TASK DESCRIPTION » Print all of the entries exactly, minus the pictures.

══════

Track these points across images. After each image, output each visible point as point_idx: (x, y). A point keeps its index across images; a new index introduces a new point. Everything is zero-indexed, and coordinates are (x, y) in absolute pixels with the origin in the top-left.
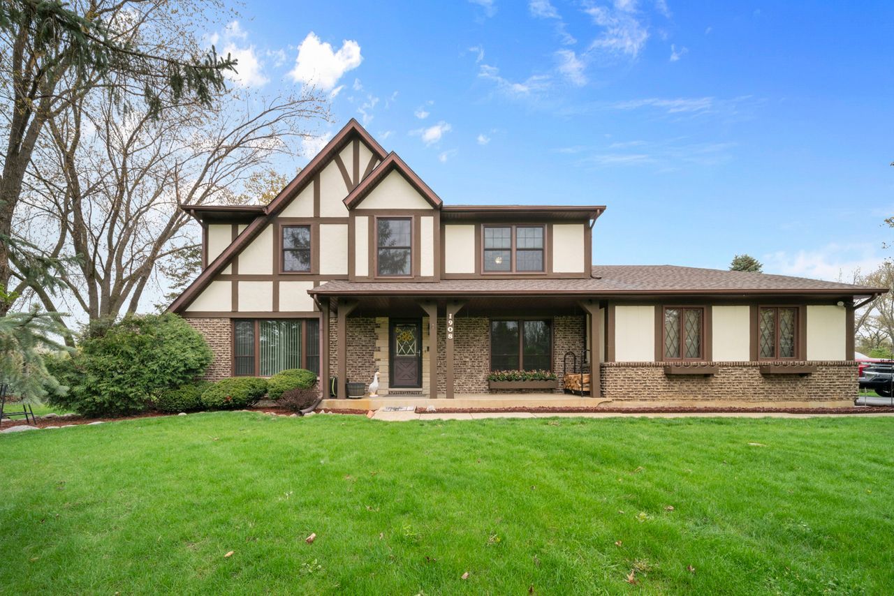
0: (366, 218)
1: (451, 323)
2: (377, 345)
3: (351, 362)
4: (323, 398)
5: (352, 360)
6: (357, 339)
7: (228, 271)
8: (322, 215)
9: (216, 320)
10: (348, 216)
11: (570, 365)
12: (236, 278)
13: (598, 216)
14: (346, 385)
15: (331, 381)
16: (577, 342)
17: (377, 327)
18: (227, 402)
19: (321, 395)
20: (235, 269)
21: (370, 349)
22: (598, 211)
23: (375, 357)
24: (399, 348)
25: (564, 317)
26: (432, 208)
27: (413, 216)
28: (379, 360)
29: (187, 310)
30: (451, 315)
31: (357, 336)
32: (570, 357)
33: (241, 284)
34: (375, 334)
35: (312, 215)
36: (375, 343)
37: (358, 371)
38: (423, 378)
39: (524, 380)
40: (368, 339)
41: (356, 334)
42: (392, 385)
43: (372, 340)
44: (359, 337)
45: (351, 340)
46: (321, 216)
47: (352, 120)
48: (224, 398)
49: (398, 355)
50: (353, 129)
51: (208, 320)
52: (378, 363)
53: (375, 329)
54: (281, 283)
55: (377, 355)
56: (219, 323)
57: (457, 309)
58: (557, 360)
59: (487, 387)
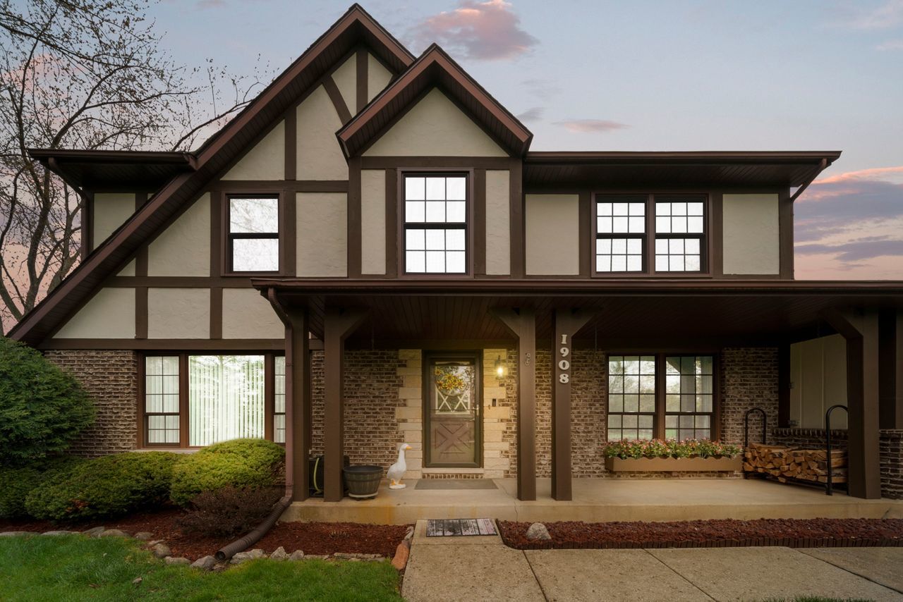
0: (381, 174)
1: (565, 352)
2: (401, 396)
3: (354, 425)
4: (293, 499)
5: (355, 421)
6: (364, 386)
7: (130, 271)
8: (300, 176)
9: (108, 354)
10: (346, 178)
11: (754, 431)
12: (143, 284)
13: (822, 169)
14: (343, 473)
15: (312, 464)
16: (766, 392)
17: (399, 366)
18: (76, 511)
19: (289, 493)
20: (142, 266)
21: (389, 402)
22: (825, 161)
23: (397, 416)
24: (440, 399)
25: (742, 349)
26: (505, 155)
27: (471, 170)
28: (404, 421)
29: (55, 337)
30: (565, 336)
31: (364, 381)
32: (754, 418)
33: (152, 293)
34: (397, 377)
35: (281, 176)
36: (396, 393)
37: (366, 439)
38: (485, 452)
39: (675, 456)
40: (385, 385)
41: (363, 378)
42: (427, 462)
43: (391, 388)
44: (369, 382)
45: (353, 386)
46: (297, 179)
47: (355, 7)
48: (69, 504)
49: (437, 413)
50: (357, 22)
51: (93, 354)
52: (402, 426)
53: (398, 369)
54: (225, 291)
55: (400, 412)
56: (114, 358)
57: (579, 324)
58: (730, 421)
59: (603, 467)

══════

EXERCISE SOLUTION »
Track these points across images. After each image, output each visible point as point_idx: (x, y). A point keeps its index across images; a new index introduces a new point. Everything is zero-indexed, and coordinates are (x, y) in absolute pixels with the origin in the top-left.
0: (366, 218)
1: (451, 323)
2: (377, 345)
3: (351, 362)
4: (323, 398)
5: (352, 360)
6: (357, 339)
7: (228, 271)
8: (322, 215)
9: (216, 320)
10: (348, 216)
11: (570, 365)
12: (236, 278)
13: (598, 216)
14: (346, 385)
15: (331, 381)
16: (577, 342)
17: (377, 327)
18: (227, 402)
19: (321, 395)
20: (235, 269)
21: (370, 349)
22: (598, 211)
23: (375, 357)
24: (399, 348)
25: (564, 317)
26: (432, 208)
27: (413, 216)
28: (379, 360)
29: (187, 310)
30: (451, 315)
31: (357, 336)
32: (570, 357)
33: (241, 284)
34: (375, 334)
35: (312, 215)
36: (375, 343)
37: (358, 371)
38: (423, 378)
39: (524, 380)
40: (368, 339)
41: (356, 334)
42: (392, 385)
43: (372, 340)
44: (359, 337)
45: (351, 340)
46: (321, 216)
47: (352, 120)
48: (224, 398)
49: (398, 355)
50: (353, 129)
51: (208, 320)
52: (378, 363)
53: (375, 329)
54: (281, 283)
55: (377, 355)
56: (219, 323)
57: (457, 309)
58: (557, 360)
59: (487, 387)
0: (381, 174)
1: (565, 352)
2: (401, 396)
3: (354, 425)
4: (293, 499)
5: (355, 421)
6: (364, 386)
7: (130, 271)
8: (300, 176)
9: (108, 354)
10: (346, 178)
11: (754, 431)
12: (143, 284)
13: (822, 169)
14: (343, 473)
15: (312, 464)
16: (766, 392)
17: (399, 366)
18: (76, 511)
19: (289, 493)
20: (142, 266)
21: (389, 402)
22: (825, 161)
23: (397, 416)
24: (440, 399)
25: (742, 349)
26: (505, 155)
27: (471, 170)
28: (404, 421)
29: (55, 337)
30: (565, 336)
31: (364, 381)
32: (754, 418)
33: (152, 293)
34: (397, 377)
35: (281, 176)
36: (396, 393)
37: (366, 439)
38: (485, 452)
39: (675, 456)
40: (385, 385)
41: (363, 378)
42: (427, 462)
43: (391, 388)
44: (369, 382)
45: (353, 386)
46: (297, 179)
47: (355, 7)
48: (69, 504)
49: (437, 413)
50: (357, 22)
51: (93, 354)
52: (402, 426)
53: (398, 369)
54: (225, 291)
55: (400, 412)
56: (114, 358)
57: (579, 324)
58: (730, 421)
59: (603, 467)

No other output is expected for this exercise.